Senate debates
Wednesday, 7 February 2007
Matters of Urgency
Climate Change
5:09 pm
Christine Milne (Tasmania, Australian Greens) Share this | Hansard source
I thank senators for their contribution to this debate, but people listening would be horrified at the level of ignorance that is being aired this afternoon in the face of a global crisis. I am of the view the many government members are delusional about climate change and the role that Australia is playing. Australia is not a global leader in the climate debate. We are regarded as a global pariah and that is the fact of the matter. No-one has ever heard of this ‘new Kyoto’. People think it is ridiculous. The only role Australia has in the United Nations Framework Convention on Climate Change is chairing the dialogue, which is a side event. The only two things the dialogue does is make a verbal report and then next year a written report. It has no formal access to the Kyoto process, because we have not ratified. The second point: Senator Ronaldson was saying that business does not in fact want action on climate change through financial mechanisms. Quite to the contrary, the Howard government’s failure to have financial mechanisms is driving industry out of the country as we speak. We have had Vestas leave, we have had Roaring Forties go, we have had Solar Heat and Power leaving the country. Week after week, we hear of innovative industries that could create jobs and depth in Australian manufacturing leaving the country because the government prefers coal.
I return to my original premise to cut through all this hot air on climate change. The first is: why would you have an emissions trading system? Answer: to reduce greenhouse gases. That is the whole point of the flexible financial mechanisms—to reduce greenhouse gases. So, in designing the system, you have to ask: what level of greenhouse gases do you want to accept? What are you prepared to reduce to? And in determining that, you have to decide what level of global warming you will accept.
Today we have heard the government waffle completely and say that their main objection in setting up any emissions trading system is to protect the coal industry. It is impossible to reduce greenhouse gases while preserving Australia’s major competitive advantage, according to the government, of large reserves of fossil fuels and uranium. They cannot have it both ways. If you are going to do something about reducing emissions then you have to deal with coal. You cannot protect coal and then pretend you are doing something about climate change.

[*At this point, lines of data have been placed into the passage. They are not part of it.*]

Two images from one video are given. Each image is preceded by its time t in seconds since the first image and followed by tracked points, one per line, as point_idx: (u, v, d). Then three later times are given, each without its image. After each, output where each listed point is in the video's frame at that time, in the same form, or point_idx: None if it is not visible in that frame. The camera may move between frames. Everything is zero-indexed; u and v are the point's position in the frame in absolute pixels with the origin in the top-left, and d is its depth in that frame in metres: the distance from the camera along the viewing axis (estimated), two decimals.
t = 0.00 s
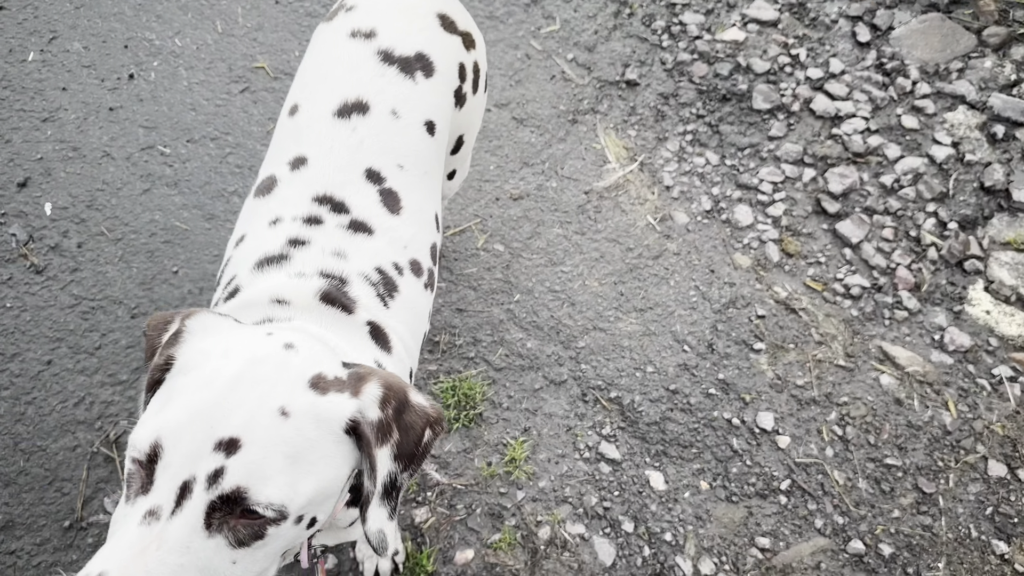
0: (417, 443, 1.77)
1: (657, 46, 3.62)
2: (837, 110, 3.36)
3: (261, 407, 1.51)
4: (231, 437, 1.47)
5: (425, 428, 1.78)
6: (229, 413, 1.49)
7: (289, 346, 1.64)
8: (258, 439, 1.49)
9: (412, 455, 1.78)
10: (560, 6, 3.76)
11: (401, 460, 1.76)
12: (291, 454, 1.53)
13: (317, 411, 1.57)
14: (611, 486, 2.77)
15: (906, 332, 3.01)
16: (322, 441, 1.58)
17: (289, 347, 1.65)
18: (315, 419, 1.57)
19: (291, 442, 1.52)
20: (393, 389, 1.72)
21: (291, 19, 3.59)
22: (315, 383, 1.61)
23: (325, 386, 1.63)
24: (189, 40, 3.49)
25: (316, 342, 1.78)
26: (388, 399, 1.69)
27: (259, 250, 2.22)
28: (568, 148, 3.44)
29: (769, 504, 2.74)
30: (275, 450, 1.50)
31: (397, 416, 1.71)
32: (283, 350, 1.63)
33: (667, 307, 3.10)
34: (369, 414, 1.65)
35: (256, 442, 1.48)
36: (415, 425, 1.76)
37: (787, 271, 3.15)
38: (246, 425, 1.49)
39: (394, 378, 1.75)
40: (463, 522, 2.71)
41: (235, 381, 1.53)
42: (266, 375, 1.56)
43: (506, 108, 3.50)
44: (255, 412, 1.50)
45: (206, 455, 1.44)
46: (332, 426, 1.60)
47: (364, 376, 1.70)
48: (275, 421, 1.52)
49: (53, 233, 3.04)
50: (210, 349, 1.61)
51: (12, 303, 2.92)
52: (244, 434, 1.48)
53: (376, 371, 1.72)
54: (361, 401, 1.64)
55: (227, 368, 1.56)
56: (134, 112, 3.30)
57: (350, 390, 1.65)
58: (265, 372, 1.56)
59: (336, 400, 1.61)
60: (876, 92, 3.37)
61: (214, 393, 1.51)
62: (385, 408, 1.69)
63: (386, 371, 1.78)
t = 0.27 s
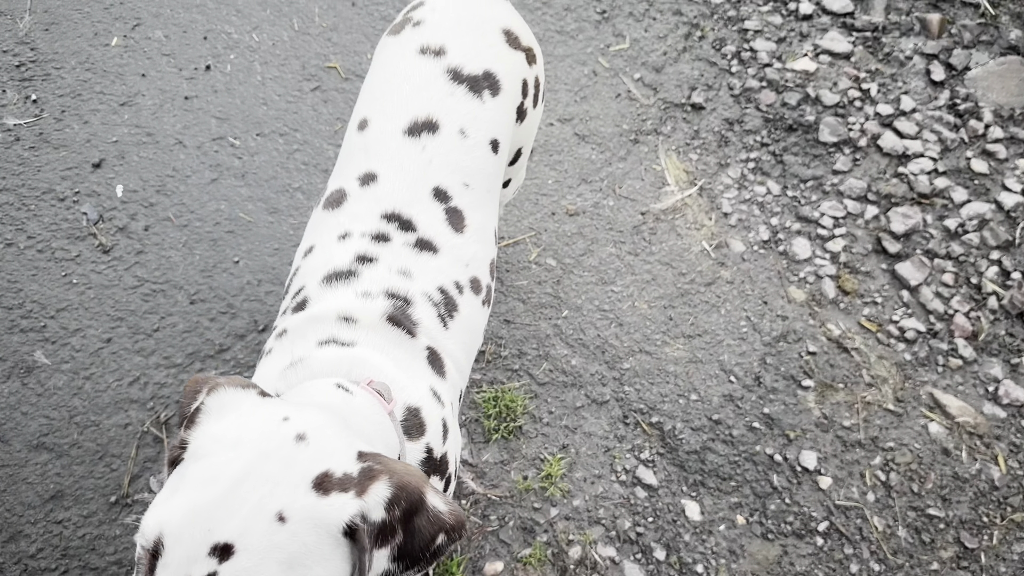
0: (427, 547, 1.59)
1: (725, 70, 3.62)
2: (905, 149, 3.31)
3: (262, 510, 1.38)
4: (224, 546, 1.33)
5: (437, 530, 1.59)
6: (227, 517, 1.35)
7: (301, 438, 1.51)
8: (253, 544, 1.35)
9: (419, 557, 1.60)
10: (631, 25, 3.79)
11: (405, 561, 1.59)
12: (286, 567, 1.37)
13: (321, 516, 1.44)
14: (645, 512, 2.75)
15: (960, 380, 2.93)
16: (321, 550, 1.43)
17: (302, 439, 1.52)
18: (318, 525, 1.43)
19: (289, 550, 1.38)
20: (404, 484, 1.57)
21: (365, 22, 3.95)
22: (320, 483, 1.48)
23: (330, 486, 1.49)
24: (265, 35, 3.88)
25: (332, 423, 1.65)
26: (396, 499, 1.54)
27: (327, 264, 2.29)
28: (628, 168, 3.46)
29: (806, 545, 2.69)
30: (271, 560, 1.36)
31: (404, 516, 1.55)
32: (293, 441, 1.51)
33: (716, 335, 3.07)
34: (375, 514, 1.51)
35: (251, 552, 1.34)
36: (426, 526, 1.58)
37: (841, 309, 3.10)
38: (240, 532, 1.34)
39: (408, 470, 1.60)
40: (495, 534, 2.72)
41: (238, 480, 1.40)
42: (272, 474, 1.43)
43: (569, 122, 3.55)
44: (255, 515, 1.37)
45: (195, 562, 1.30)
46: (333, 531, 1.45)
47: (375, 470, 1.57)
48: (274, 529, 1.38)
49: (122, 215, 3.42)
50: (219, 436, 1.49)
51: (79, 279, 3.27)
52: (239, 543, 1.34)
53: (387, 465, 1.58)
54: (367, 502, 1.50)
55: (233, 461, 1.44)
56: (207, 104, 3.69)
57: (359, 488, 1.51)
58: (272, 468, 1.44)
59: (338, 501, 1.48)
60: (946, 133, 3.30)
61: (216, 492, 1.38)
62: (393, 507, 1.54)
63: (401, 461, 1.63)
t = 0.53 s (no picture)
0: (417, 548, 1.58)
1: (803, 118, 3.66)
2: (982, 213, 3.30)
3: (239, 543, 1.39)
4: None
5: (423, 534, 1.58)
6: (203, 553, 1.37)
7: (268, 470, 1.54)
8: None
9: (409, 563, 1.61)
10: (710, 65, 3.86)
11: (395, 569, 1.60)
12: None
13: (299, 538, 1.46)
14: (679, 553, 2.73)
15: (1017, 455, 2.85)
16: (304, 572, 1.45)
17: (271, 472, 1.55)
18: (299, 548, 1.45)
19: None
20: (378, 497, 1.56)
21: (449, 43, 4.17)
22: (294, 509, 1.50)
23: (304, 510, 1.50)
24: (352, 48, 4.16)
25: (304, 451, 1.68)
26: (372, 509, 1.54)
27: (374, 283, 2.22)
28: (694, 207, 3.47)
29: None
30: None
31: (382, 530, 1.55)
32: (262, 475, 1.53)
33: (769, 384, 3.03)
34: (352, 528, 1.51)
35: None
36: (410, 536, 1.57)
37: (901, 369, 3.04)
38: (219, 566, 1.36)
39: (383, 481, 1.60)
40: (526, 557, 2.74)
41: (214, 523, 1.42)
42: (243, 508, 1.45)
43: (638, 157, 3.60)
44: (232, 547, 1.38)
45: None
46: (313, 553, 1.47)
47: (351, 485, 1.58)
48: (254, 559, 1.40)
49: (199, 208, 3.68)
50: (192, 481, 1.51)
51: (153, 266, 3.52)
52: None
53: (361, 479, 1.58)
54: (339, 518, 1.51)
55: (206, 501, 1.45)
56: (291, 109, 3.97)
57: (329, 506, 1.53)
58: (242, 503, 1.46)
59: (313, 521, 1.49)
60: None
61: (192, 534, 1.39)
62: (371, 519, 1.54)
63: (377, 471, 1.64)
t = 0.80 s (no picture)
0: (444, 441, 1.61)
1: (870, 151, 3.80)
2: None
3: (275, 439, 1.45)
4: (255, 475, 1.42)
5: (447, 430, 1.62)
6: (245, 454, 1.44)
7: (295, 374, 1.56)
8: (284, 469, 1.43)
9: (438, 458, 1.62)
10: (780, 94, 4.04)
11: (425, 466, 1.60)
12: (317, 480, 1.46)
13: (333, 430, 1.49)
14: (707, 564, 2.71)
15: None
16: (343, 459, 1.49)
17: (295, 377, 1.56)
18: (334, 438, 1.49)
19: (316, 467, 1.46)
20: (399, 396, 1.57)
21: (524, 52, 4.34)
22: (321, 407, 1.52)
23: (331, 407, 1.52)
24: (431, 51, 4.39)
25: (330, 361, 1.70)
26: (395, 404, 1.55)
27: (416, 254, 2.21)
28: (752, 227, 3.53)
29: None
30: (302, 476, 1.44)
31: (407, 425, 1.55)
32: (289, 380, 1.55)
33: (813, 407, 3.02)
34: (379, 423, 1.51)
35: (279, 475, 1.42)
36: (437, 426, 1.60)
37: (950, 407, 3.02)
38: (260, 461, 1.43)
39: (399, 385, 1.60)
40: (552, 550, 2.75)
41: (253, 423, 1.46)
42: (273, 408, 1.49)
43: (700, 174, 3.71)
44: (270, 444, 1.44)
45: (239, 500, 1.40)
46: (347, 443, 1.50)
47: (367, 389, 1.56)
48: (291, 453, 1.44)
49: (270, 187, 3.87)
50: (227, 393, 1.55)
51: (223, 236, 3.70)
52: (266, 468, 1.42)
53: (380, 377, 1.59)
54: (367, 411, 1.52)
55: (241, 409, 1.51)
56: (367, 102, 4.19)
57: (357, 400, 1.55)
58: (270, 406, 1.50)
59: (340, 419, 1.50)
60: None
61: (234, 438, 1.46)
62: (396, 414, 1.54)
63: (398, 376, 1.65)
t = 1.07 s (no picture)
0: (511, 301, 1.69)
1: (922, 158, 3.74)
2: None
3: (358, 278, 1.54)
4: (341, 306, 1.51)
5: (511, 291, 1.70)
6: (331, 289, 1.52)
7: (371, 233, 1.66)
8: (368, 302, 1.51)
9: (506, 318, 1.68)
10: (834, 97, 4.01)
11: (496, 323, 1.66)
12: (397, 317, 1.54)
13: (412, 275, 1.58)
14: (740, 548, 2.66)
15: None
16: (421, 302, 1.58)
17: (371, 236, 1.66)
18: (412, 282, 1.58)
19: (397, 303, 1.54)
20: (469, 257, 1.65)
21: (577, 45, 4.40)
22: (399, 256, 1.61)
23: (409, 257, 1.62)
24: (486, 41, 4.48)
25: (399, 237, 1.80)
26: (468, 260, 1.63)
27: (466, 191, 2.23)
28: (801, 223, 3.50)
29: None
30: (385, 312, 1.53)
31: (479, 281, 1.62)
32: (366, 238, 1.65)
33: (855, 401, 2.97)
34: (455, 275, 1.60)
35: (364, 307, 1.51)
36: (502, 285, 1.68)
37: (996, 411, 2.96)
38: (344, 294, 1.52)
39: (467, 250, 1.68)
40: (583, 523, 2.72)
41: (336, 265, 1.56)
42: (352, 256, 1.59)
43: (749, 169, 3.70)
44: (355, 280, 1.53)
45: (325, 328, 1.47)
46: (426, 288, 1.59)
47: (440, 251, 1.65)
48: (370, 293, 1.53)
49: (324, 159, 3.96)
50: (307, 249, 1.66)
51: (274, 202, 3.78)
52: (351, 301, 1.51)
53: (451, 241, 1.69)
54: (443, 262, 1.61)
55: (324, 257, 1.61)
56: (421, 85, 4.27)
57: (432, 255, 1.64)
58: (349, 254, 1.60)
59: (418, 267, 1.59)
60: None
61: (320, 278, 1.55)
62: (468, 270, 1.62)
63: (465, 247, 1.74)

Labor has said today, to its credit, that it is prepared to reduce greenhouse gases to 60 per cent of 1990 levels by 2050. That would be stabilising at 550 parts per million. That is saying that they accept a temperature rise of between 1.5 and 2.9 degrees. I can tell you that 2.9 degrees will mean the death of the Great Barrier Reef, it will mean the death of the Murray-Darling system and it will mean the spreading of dengue fever. You have no idea of the impacts at three degrees. That is why the Greens are saying that 60 per cent reduction by 2050 is not enough. The Labor Party has said that that is their target, that they are the parameters they are prepared to accept.
When will the government say what their parameters are? The Prime Minister will have absolutely zero credibility on this whole emissions trading debate until he comes out and says, ‘We the government will accept, on behalf of Australians, this level of global warming’—and clearly it is in excess of three degrees. Four to six is a bit less comfortable for some, according to the Prime Minister. The government is prepared to have any amount of greenhouse gases and to set very lax targets, if any targets, and naturally they will be voluntary. This is a crime against future generations. (Time expired)
Question put:
That the motion (Senator Milne’s) be agreed to.